Marcin Wrona is a Polish-born Canadian author, a multiple immigrant, a mustachio-twirling financier, and many other things besides. He lives and works in Toronto.
To learn more or to follow him through the Twitters and facebooks of the world, please visit www.marcinwrona.ca.
on Oct. 06, 2011 :
I truly enjoyed this book immensely! I'm very much stuck in my ways when it comes to books, and I'll read my favorite over and over without reading anything new. This book is really going to be on my favorites list! The characters are believable and human, the magic is put forth in a way which seems unique to me, and the story itself touches the emotions. Definitely a must read. I can't wait to read the rest of them!
(reviewed 4 months after purchase)
on Aug. 13, 2011 :
I enjoyed this book very much. The story takes place in a land that will feel familar, filled with tolerance and intolerance. Religion and magic drive this novel, magic is not tolerated by the current conquering rulers and dominate religion. There are hunters who are called "hounds" and search for magic wielders, but you soon realize that they hunt using magic.

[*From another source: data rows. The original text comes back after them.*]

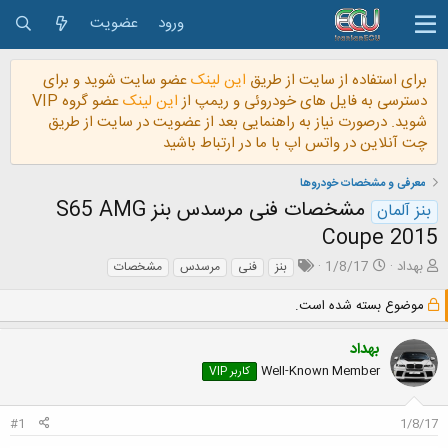
ورود
عضویت
برای استفاده از سایت از طریق
این لینک
عضو سایت شوید و برای
دسترسی به فایل های خودروئی و ریمپ از
این لینک
عضو گروه VIP
شوید. درصورت نیاز به راهنمایی بعد از عضویت در سایت از طریق
چت آنلاین در واتس اپ با ما در ارتباط باشید
معرفی و مشخصات خودروها
مشخصات فنی مرسدس بنز S65 AMG
بنز آلمان
Coupe 2015
ش
ت
بهداد
1/8/17
بنز
فنی
مرسدس
مشخصات
ر
ا
و
ر
موضوع بسته شده است.
ع
ی
ک
خ
بهداد
ن
ش
Well-Known Member
کاربر VIP
ن
ر
د
و
ه
ع
#1
1/8/17
م
و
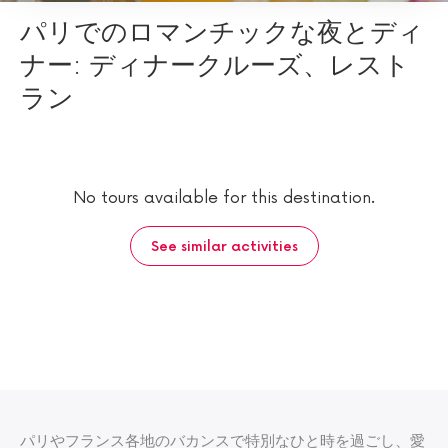
パリでのロマンチックな夜とディ
ナー: ディナークルーズ、レスト
ラン
No tours available for this destination.
See similar activities
パリやフランス各地のバカンスで特別なひと時を過ごし、愛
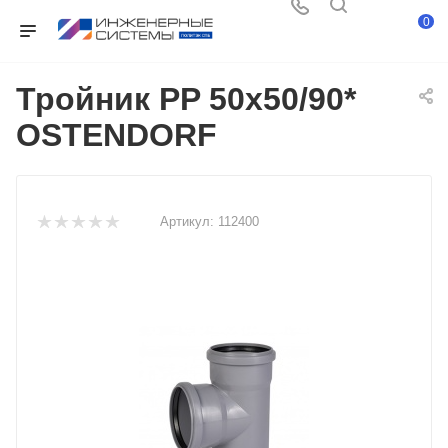
0
Тройник PP 50х50/90*
OSTENDORF
Артикул:
112400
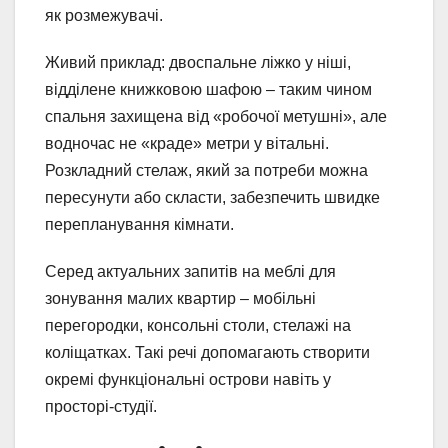
як розмежувачі.
Живий приклад: двоспальне ліжко у ніші,
відділене книжковою шафою – таким чином
спальня захищена від «робочої метушні», але
водночас не «краде» метри у вітальні.
Розкладний стелаж, який за потреби можна
пересунути або скласти, забезпечить швидке
перепланування кімнати.
Серед актуальних запитів на меблі для
зонування малих квартир – мобільні
перегородки, консольні столи, стелажі на
коліщатках. Такі речі допомагають створити
окремі функціональні острови навіть у
просторі-студії.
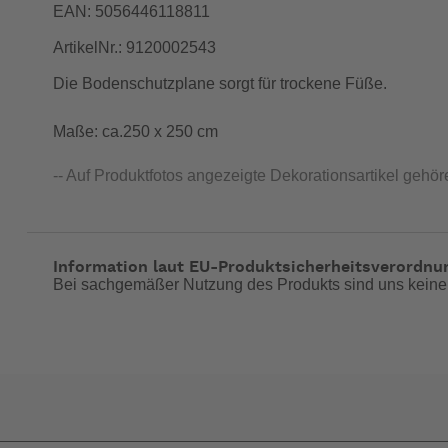
EAN: 5056446118811
ArtikelNr.: 9120002543
Die Bodenschutzplane sorgt für trockene Füße.
Maße: ca.250 x 250 cm
-- Auf Produktfotos angezeigte Dekorationsartikel gehör
Information laut EU-Produktsicherheitsverordnu
Bei sachgemäßer Nutzung des Produkts sind uns keine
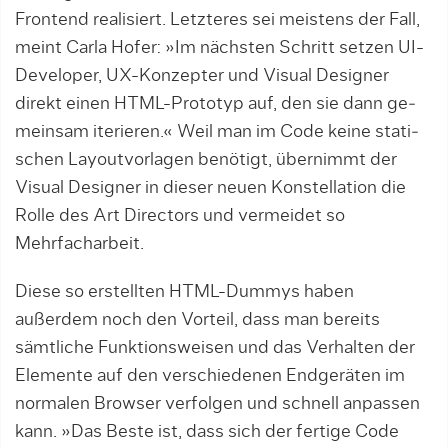
Frontend realisiert. Letzteres sei meis­tens der Fall,
meint Carla Hofer: »Im nächsten Schritt setzen UI-
Developer, UX-Konzepter und Visual Designer
direkt einen HTML-­Proto­typ auf, den sie dann ge­
mein­sam ite­­rie­­­ren.« Weil man im Code keine ­sta­ti­
schen Layout­vorlagen benötigt, über­nimmt der
Visual Designer in dieser neuen Konstella­tion die
Rolle des Art Directors und vermei­det so
Mehrfacharbeit.
Diese so erstellten HTML-Dummys haben
außerdem noch den Vorteil, dass man bereits
sämtliche Funktionsweisen und das Verhal­ten der
Elemente auf den ver­schie­de­nen Endgeräten im
normalen Browser verfolgen und schnell anpassen
kann. »Das Bes­te ist, dass sich der fertige Code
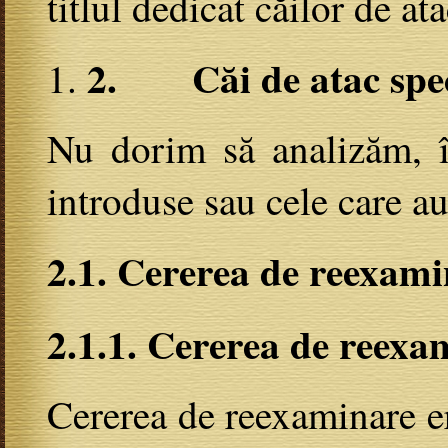
titlul dedicat căilor de at
2.
Căi de atac spe
Nu dorim să analizăm, în
introduse sau cele care a
2.1. Cererea de reexam
2.1.1. Cererea de reexa
Cererea de reexaminare er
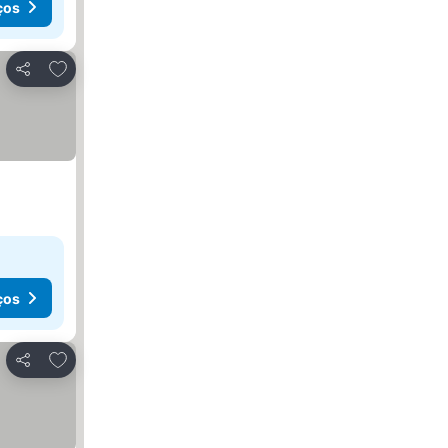
ços
Adicionar aos favoritos
Partilhar
ços
Adicionar aos favoritos
Partilhar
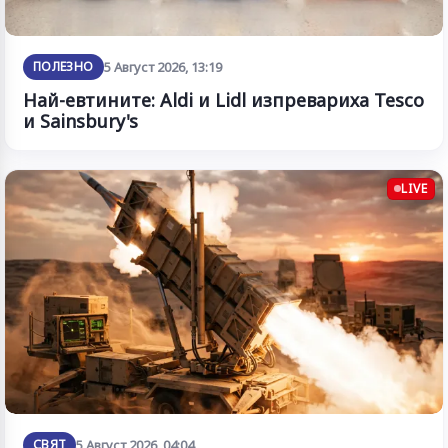
ПОЛЕЗНО
5 Август 2026, 13:19
Най-евтините: Aldi и Lidl изпревариха Tesco
и Sainsbury's
LIVE
СВЯТ
5 Август 2026, 04:04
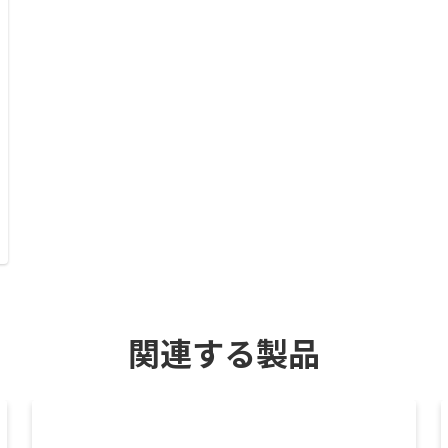
関連する製品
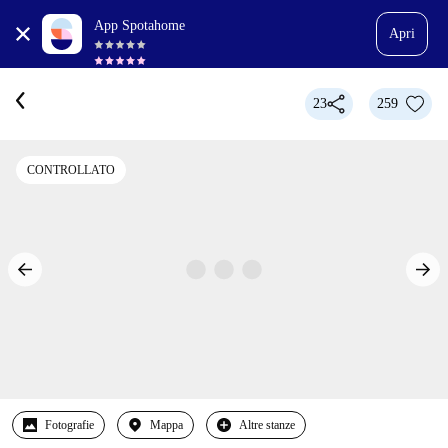
App Spotahome
Apri
23
259
CONTROLLATO
Fotografie
Mappa
Altre stanze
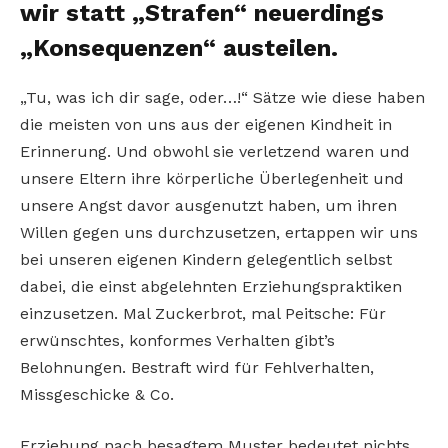
wir statt „Strafen“ neuerdings
„Konsequenzen“ austeilen.
„Tu, was ich dir sage, oder…!“ Sätze wie diese haben
die meisten von uns aus der eigenen Kindheit in
Erinnerung. Und obwohl sie verletzend waren und
unsere Eltern ihre körperliche Überlegenheit und
unsere Angst davor ausgenutzt haben, um ihren
Willen gegen uns durchzusetzen, ertappen wir uns
bei unseren eigenen Kindern gelegentlich selbst
dabei, die einst abgelehnten Erziehungspraktiken
einzusetzen. Mal Zuckerbrot, mal Peitsche: Für
erwünschtes, konformes Verhalten gibt’s
Belohnungen. Bestraft wird für Fehlverhalten,
Missgeschicke & Co.
Erziehung nach besagtem Muster bedeutet nichts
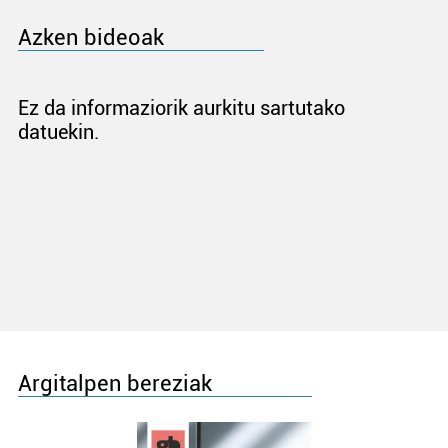
Azken bideoak
Ez da informaziorik aurkitu sartutako
datuekin.
Argitalpen bereziak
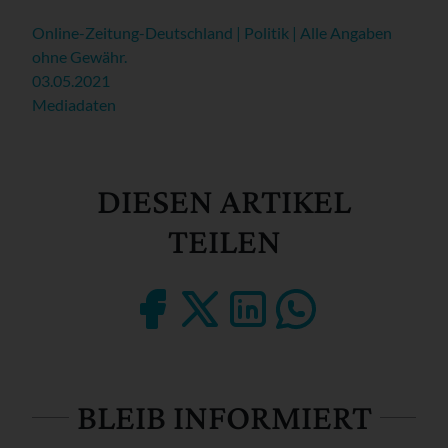
Online-Zeitung-Deutschland | Politik | Alle Angaben
ohne Gewähr.
03.05.2021
Mediadaten
DIESEN ARTIKEL
TEILEN
BLEIB INFORMIERT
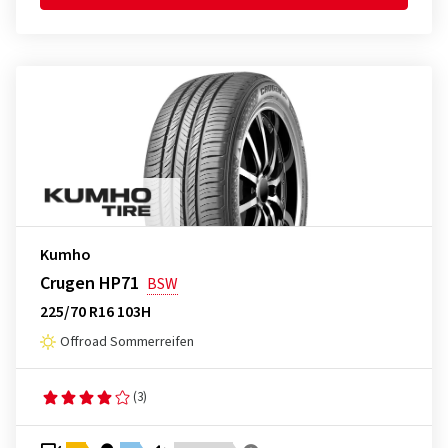
Kumho
Crugen HP71
BSW
225/70 R16 103H
Offroad Sommerreifen
(3)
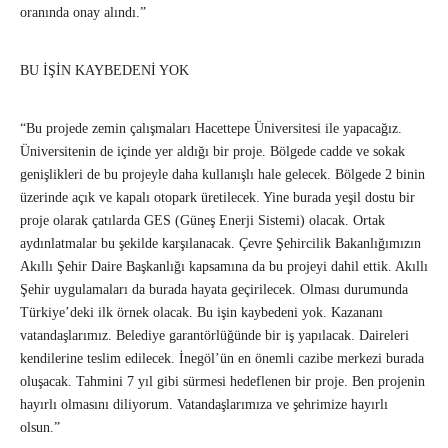
oranında onay alındı.”
BU İŞİN KAYBEDENİ YOK
“Bu projede zemin çalışmaları Hacettepe Üniversitesi ile yapacağız.
Üniversitenin de içinde yer aldığı bir proje. Bölgede cadde ve sokak
genişlikleri de bu projeyle daha kullanışlı hale gelecek. Bölgede 2 binin
üzerinde açık ve kapalı otopark üretilecek. Yine burada yeşil dostu bir
proje olarak çatılarda GES (Güneş Enerji Sistemi) olacak. Ortak
aydınlatmalar bu şekilde karşılanacak. Çevre Şehircilik Bakanlığımızın
Akıllı Şehir Daire Başkanlığı kapsamına da bu projeyi dahil ettik. Akıllı
Şehir uygulamaları da burada hayata geçirilecek. Olması durumunda
Türkiye’deki ilk örnek olacak. Bu işin kaybedeni yok. Kazananı
vatandaşlarımız. Belediye garantörlüğünde bir iş yapılacak. Daireleri
kendilerine teslim edilecek. İnegöl’ün en önemli cazibe merkezi burada
oluşacak. Tahmini 7 yıl gibi sürmesi hedeflenen bir proje. Ben projenin
hayırlı olmasını diliyorum. Vatandaşlarımıza ve şehrimize hayırlı
olsun.”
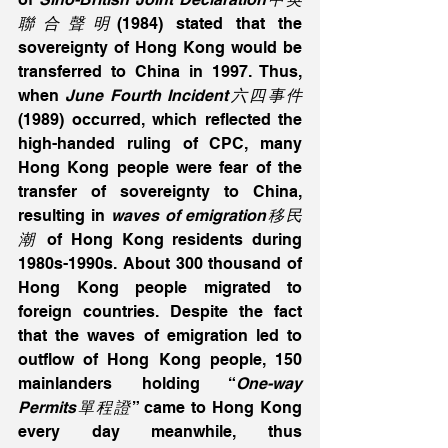
聯合聲明
(1984) stated that the 
sovereignty of Hong Kong would be 
transferred to China in 1997. Thus, 
when 
June Fourth Incident六四事件
(1989) occurred, which reflected the 
high-handed ruling of CPC, many 
Hong Kong people were fear of the 
transfer of sovereignty to China, 
resulting in 
waves of emigration移民
潮
 of Hong Kong residents during 
1980s-1990s. About 300 thousand of 
Hong Kong people migrated to 
foreign countries. Despite the fact 
that the waves of emigration led to 
outflow of Hong Kong people, 150 
mainlanders holding “
One-way 
Permits單程證
” came to Hong Kong 
every day meanwhile, thus 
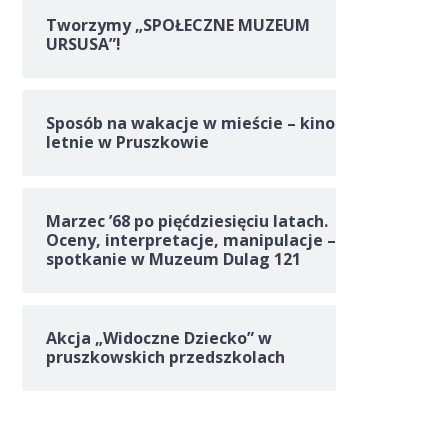
Tworzymy „SPOŁECZNE MUZEUM
URSUSA”!
Sposób na wakacje w mieście – kino
letnie w Pruszkowie
Marzec ’68 po pięćdziesięciu latach.
Oceny, interpretacje, manipulacje –
spotkanie w Muzeum Dulag 121
Akcja „Widoczne Dziecko” w
pruszkowskich przedszkolach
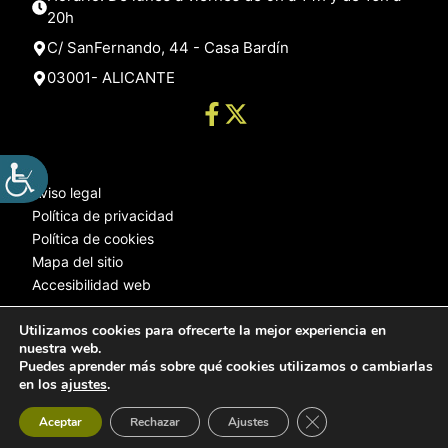
20h
C/ SanFernando, 44 - Casa Bardín
03001- ALICANTE
Aviso legal
Política de privacidad
Política de cookies
Mapa del sitio
Accesibilidad web
Utilizamos cookies para ofrecerte la mejor experiencia en
nuestra web.
© 2025 Web desarrollada por el Servicio de Informática de Diputación
Puedes aprender más sobre qué cookies utilizamos o cambiarlas
de Alicante
en los
ajustes
.
Cerrar el banner de 
Aceptar
Rechazar
Ajustes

We are introduced to Leonine on the first page. He is a musician and a thief and soon becomes a murderer. He also uses magic. In spite of all this, he is a charmer and while he is on the run he meets a young girl, who is also hunted by the hounds. Ilasin is their primary target, she doesn't know how to use and control her magic and as a consequence has killed quite a few people when she was threatened and fearful. leonine becomes very protective of Ilasin and she becomes like a daughter to him.
Kamvar is a soldier in his religion's army, who is in the band with one of hounds. There current assignment is to find Ilasin and put her to death. Kamvar is questioning his beliefs and wondering why his loving god would want this.
The story moves along at a good pace, and you never feel lost in the details, and there are a lot of details. The characters are well rounded with the potential for both have both good and bad. All in all this was an enjoyable read.
(reviewed 59 days after purchase)
on July 06, 2011 :
The Pale Queen’s Courtyard by Marcin Wrona is a story that deals with politics and religion, people’s beliefs and magic, and a young girl who is being used as a political pawn.
The story takes place in a country whose peoples have been conquered over and over again. This country has numerous religions that are, for the most part, tolerated. There is one religion, however, that uses magic that the latest conqueror has banned from being practiced. They have torn down all the temples and killed many of the followers and outlawed the use of magic. Anyone using magic is hunted down by “Hounds” and their “Hunts” and sacrificed. The Hounds work for the High Priest who rules over the peoples. It is a little known fact that the Hounds are sorcerers who use magic to track down anyone using magic. Even the men in their hunt don’t realize they are sorcerers.
A young girl, the daughter of a High Priest of a different religion from the ruling religion, discovers she possesses magic one day when she is attacked and her magic comes out and kills her attackers. She runs away from home and is being hunted by not one but two Hounds and their hunts. While hunting for the girl they find evidence of another sorcerer in a small manor of a widow. He has killed a couple people and stolen a vase. One of the Hounds and his hunt has been sent to track him down while the other continues looking for the girl. While tracking this sorcerer, the Hound and his hunt actually find the girl in the sewers they have tracked the sorcerer to. She is scared and her magic comes out and kills several of the men, including the Hound. She has no control over her magic and it only appears when she is scared. Since the sorcerer is also in the sewers he finds the girl and decides to help her so now they are on the run together. They decide they must leave the country but the girl wants to go visit the grave of her mother and say goodbye before they leave. She gets captured while the sorcerer is away trying to arrange passage. Then she gets taken from her captors by someone representing the banned religion because they want to use her is some magic ritual. She is recaptured by the Hound but by this point some men in the hunt have figured out that she is just a political pawn and it goes against everything they believe in to kill this girl for politics so they turn against the Hound and rescue her.
I found this story well written and captivating. The main characters are well developed and the story flows well. I found myself not wanted to put it down until the end and can’t wait for the next book. It is a very good book and I would recommend it to anyone who is looking for a good read.
(reviewed 21 days after purchase)
on July 02, 2011 :
Disclaimer: I received a Kindle version of Pale Queen's Courtyard through a LibraryThing giveaway in return for a review.
This novel gave a glimpse into a well-thought out and rich landscape full of varying races, religions and views. While the plot of this particular novel was narrow, the world is rich and ripe for more tales.
Characters and locales were well conceived and the style and pacing allowed for discovery without dragging.
There were a few errors in this edition which slowed me a few times, but nothing too distracting. The one thing I would have expected in a printed copy that this did not include was a glossary of sorts. With so many place names, gods, unfamiliar titles and similar names, it would have been nice to have a glossary to refer to.
All in all this was a very enjoyable read and I look forward to more set in this world.